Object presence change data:

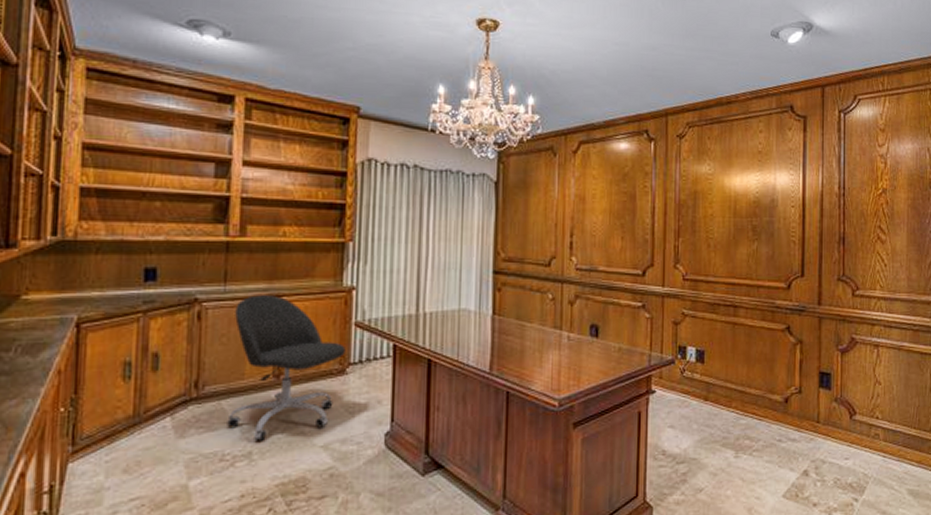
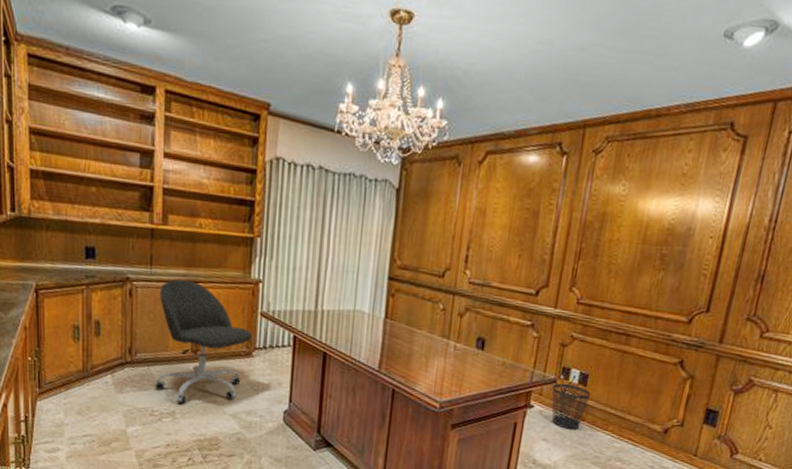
wastebasket: none [671,364,710,412] -> present [551,383,591,430]

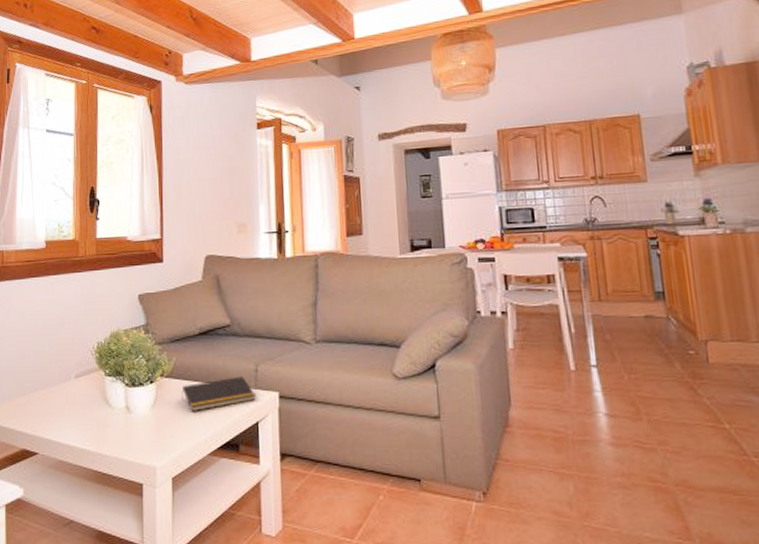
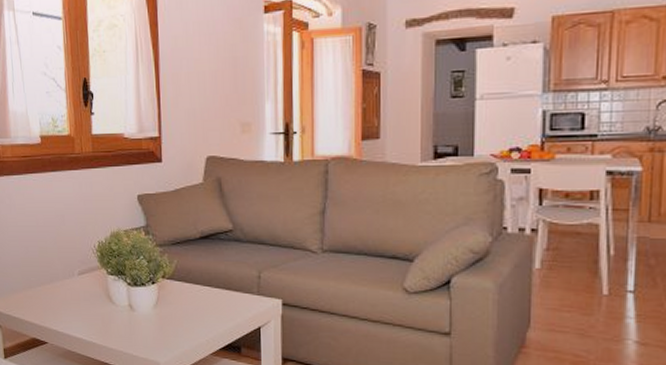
notepad: present [181,376,256,411] -> none [183,282,258,313]

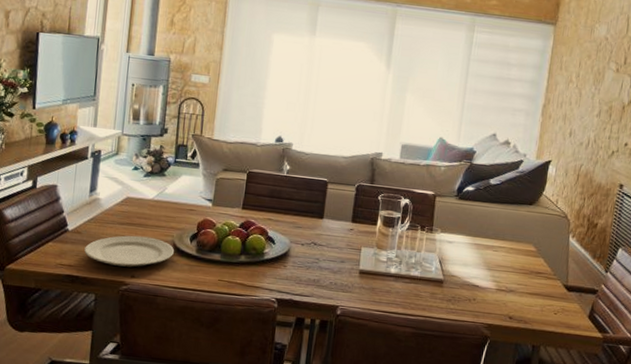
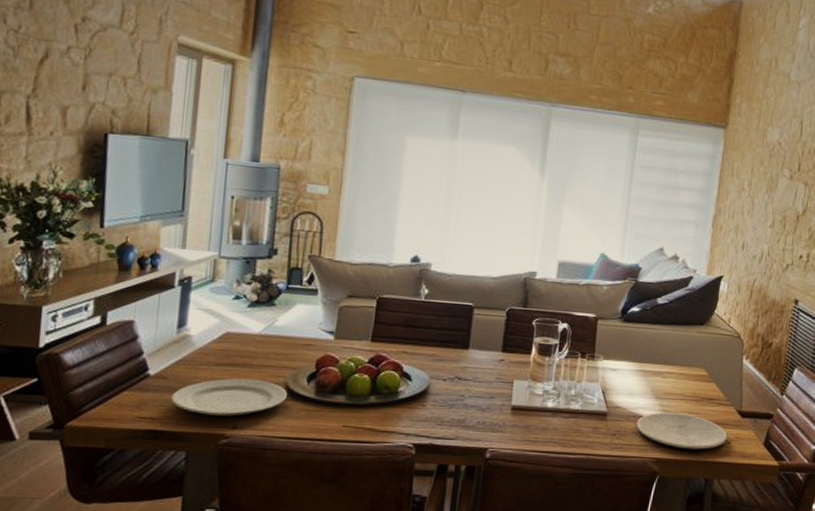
plate: none [469,282,554,319] -> present [636,412,728,450]

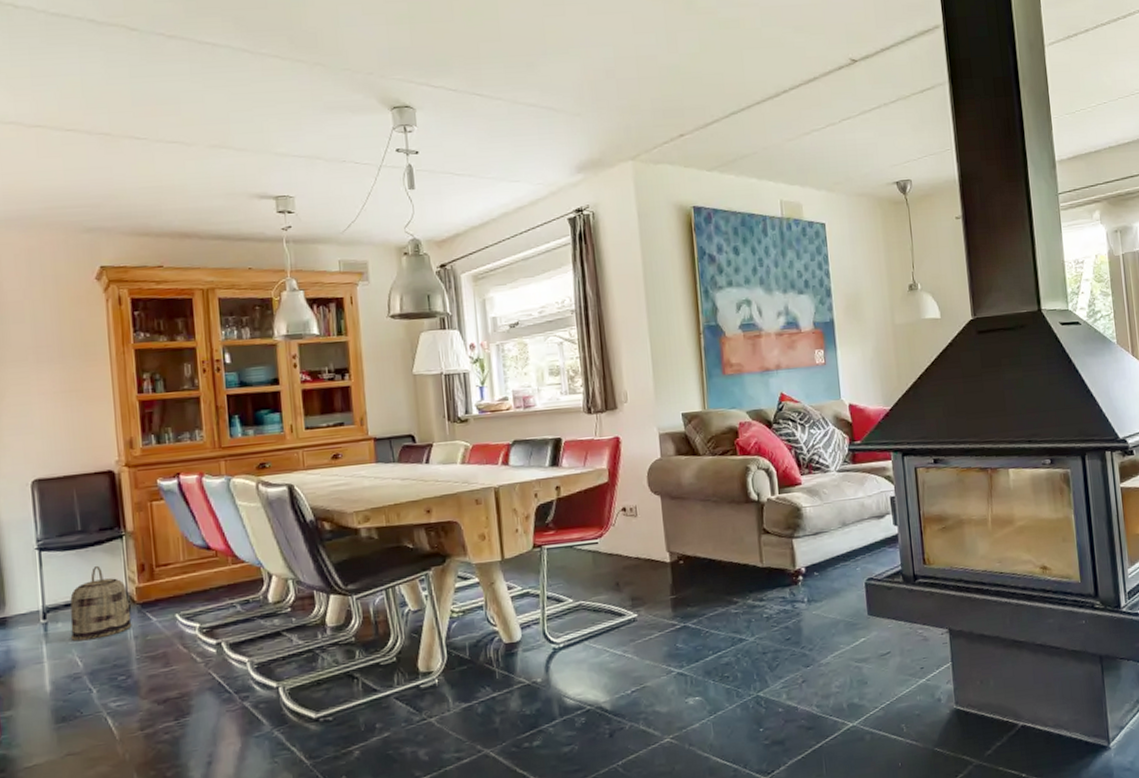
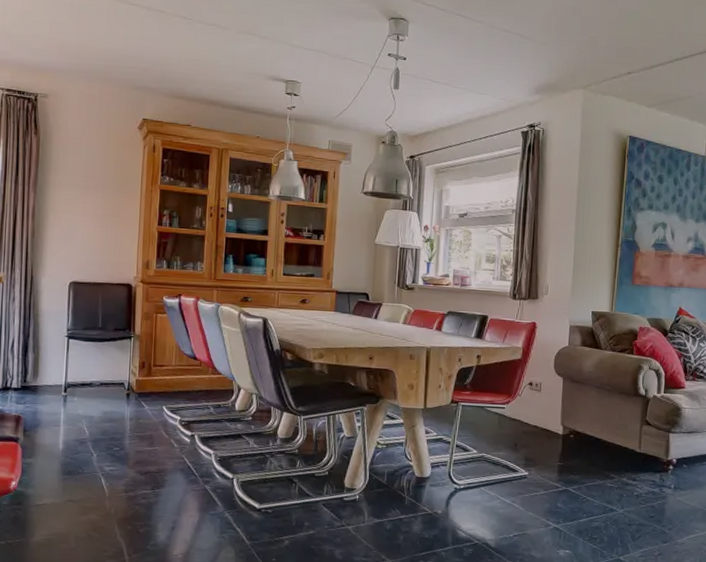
basket: present [70,565,132,642] -> none [82,357,130,415]

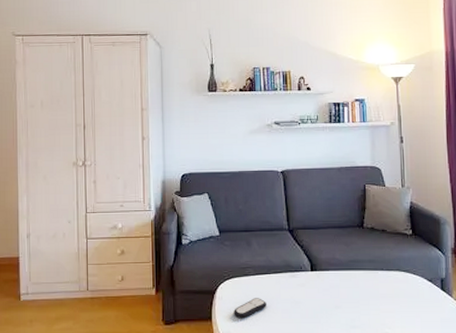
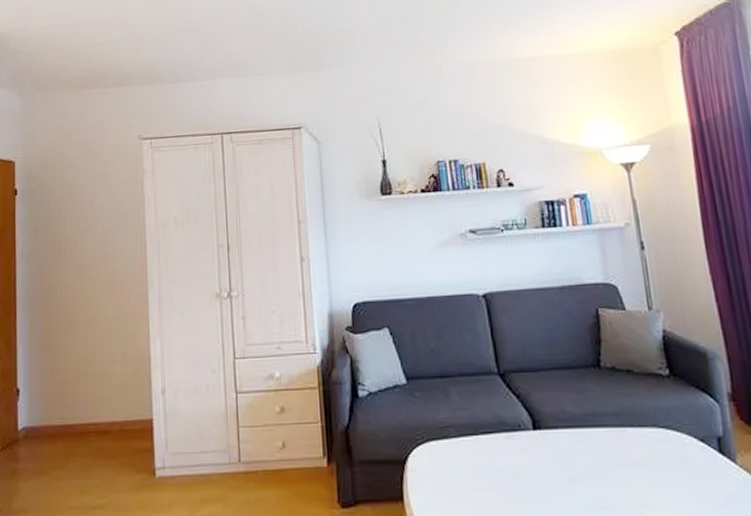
remote control: present [234,298,266,319] -> none [432,469,476,499]

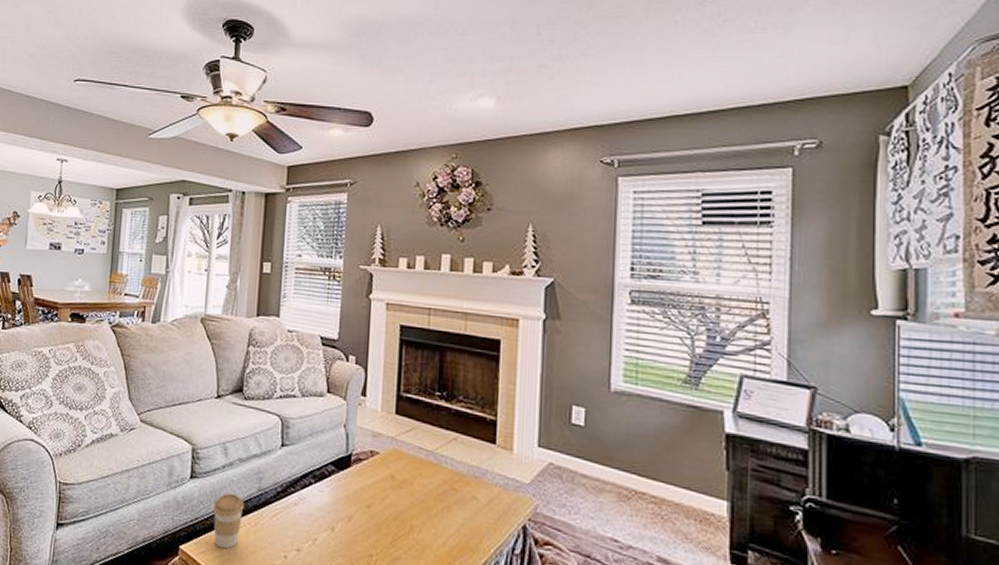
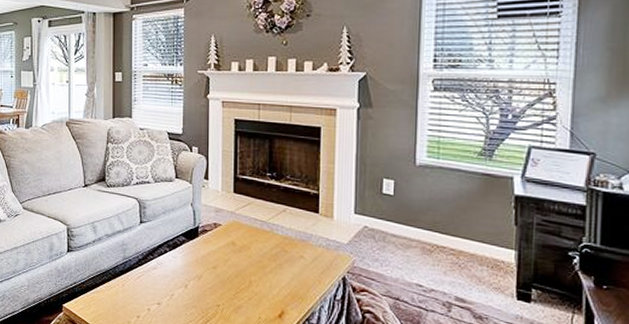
coffee cup: present [213,493,245,549] -> none [88,262,113,305]

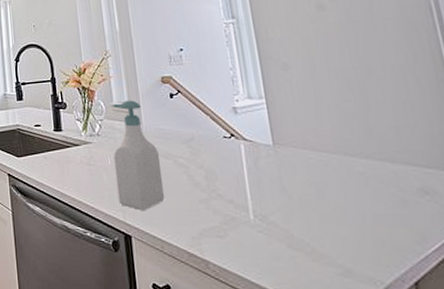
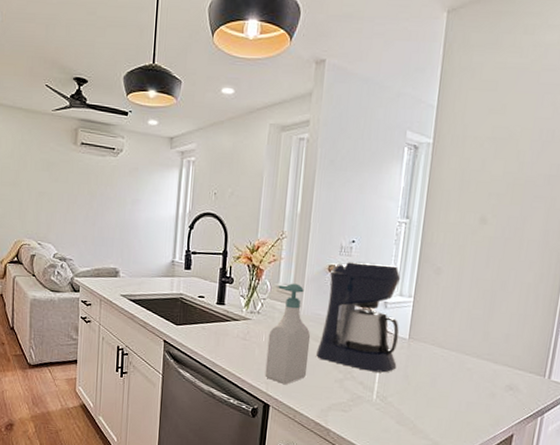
coffee maker: none [164,67,269,187] -> present [317,261,401,373]

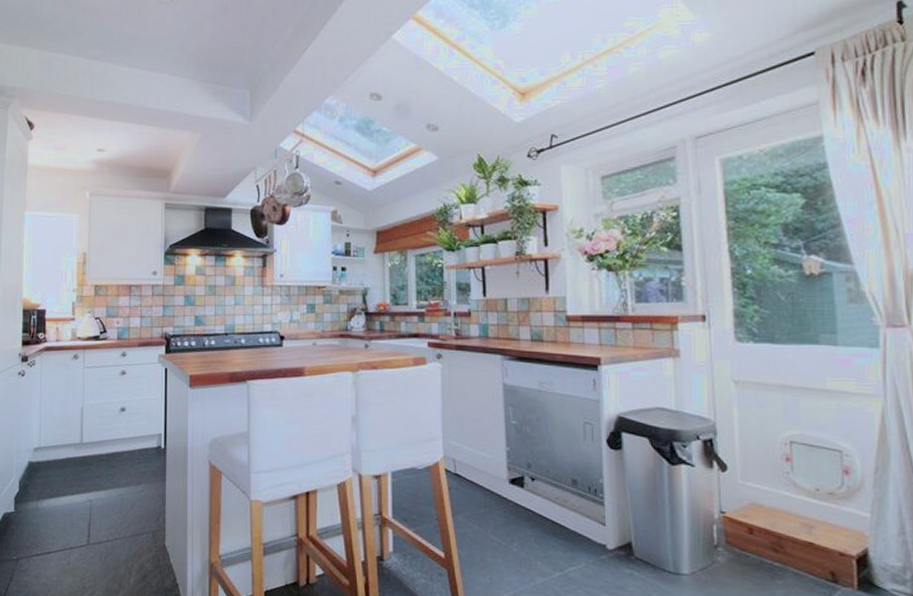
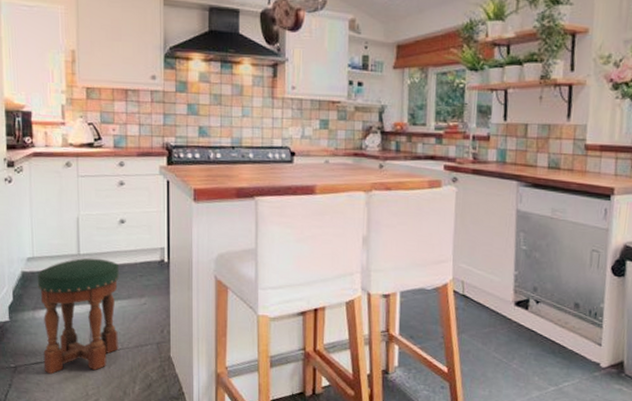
stool: none [42,446,119,567] -> present [37,258,120,374]

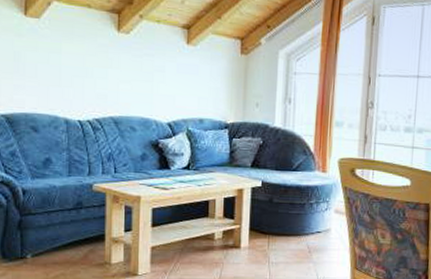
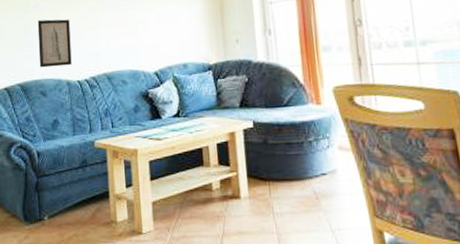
wall art: none [31,48,74,103] -> present [37,19,72,68]

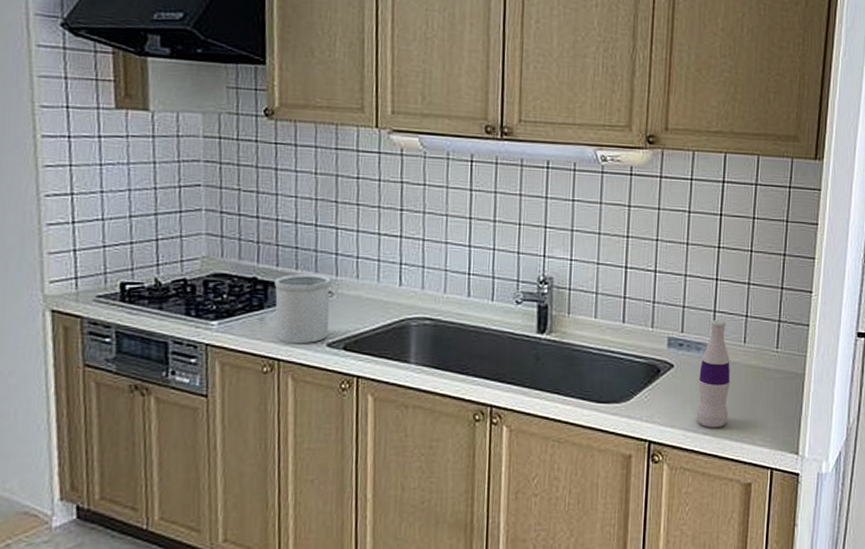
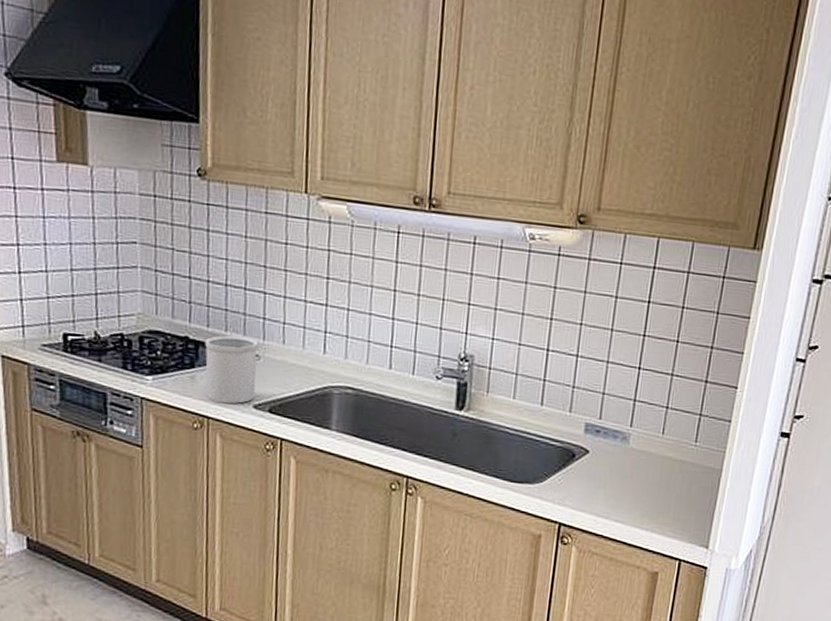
bottle: present [696,319,731,428] -> none [608,408,647,516]

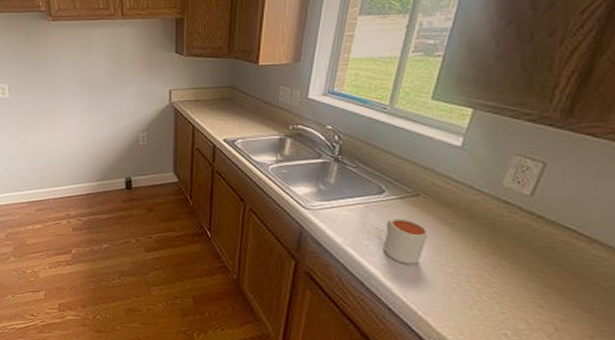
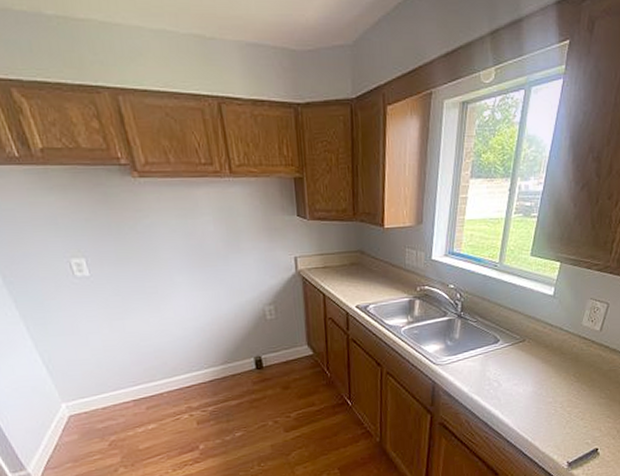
mug: present [382,217,429,265] -> none [500,361,533,401]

Work item:
Every record is to be reproduced exactly, with no pictures included.

Response to this exercise:
wastebasket: none [671,364,710,412] -> present [551,383,591,430]

notepad: present [181,376,256,411] -> none [183,282,258,313]

plate: none [469,282,554,319] -> present [636,412,728,450]

basket: present [70,565,132,642] -> none [82,357,130,415]

remote control: present [234,298,266,319] -> none [432,469,476,499]

coffee cup: present [213,493,245,549] -> none [88,262,113,305]

coffee maker: none [164,67,269,187] -> present [317,261,401,373]

stool: none [42,446,119,567] -> present [37,258,120,374]

wall art: none [31,48,74,103] -> present [37,19,72,68]

bottle: present [696,319,731,428] -> none [608,408,647,516]

mug: present [382,217,429,265] -> none [500,361,533,401]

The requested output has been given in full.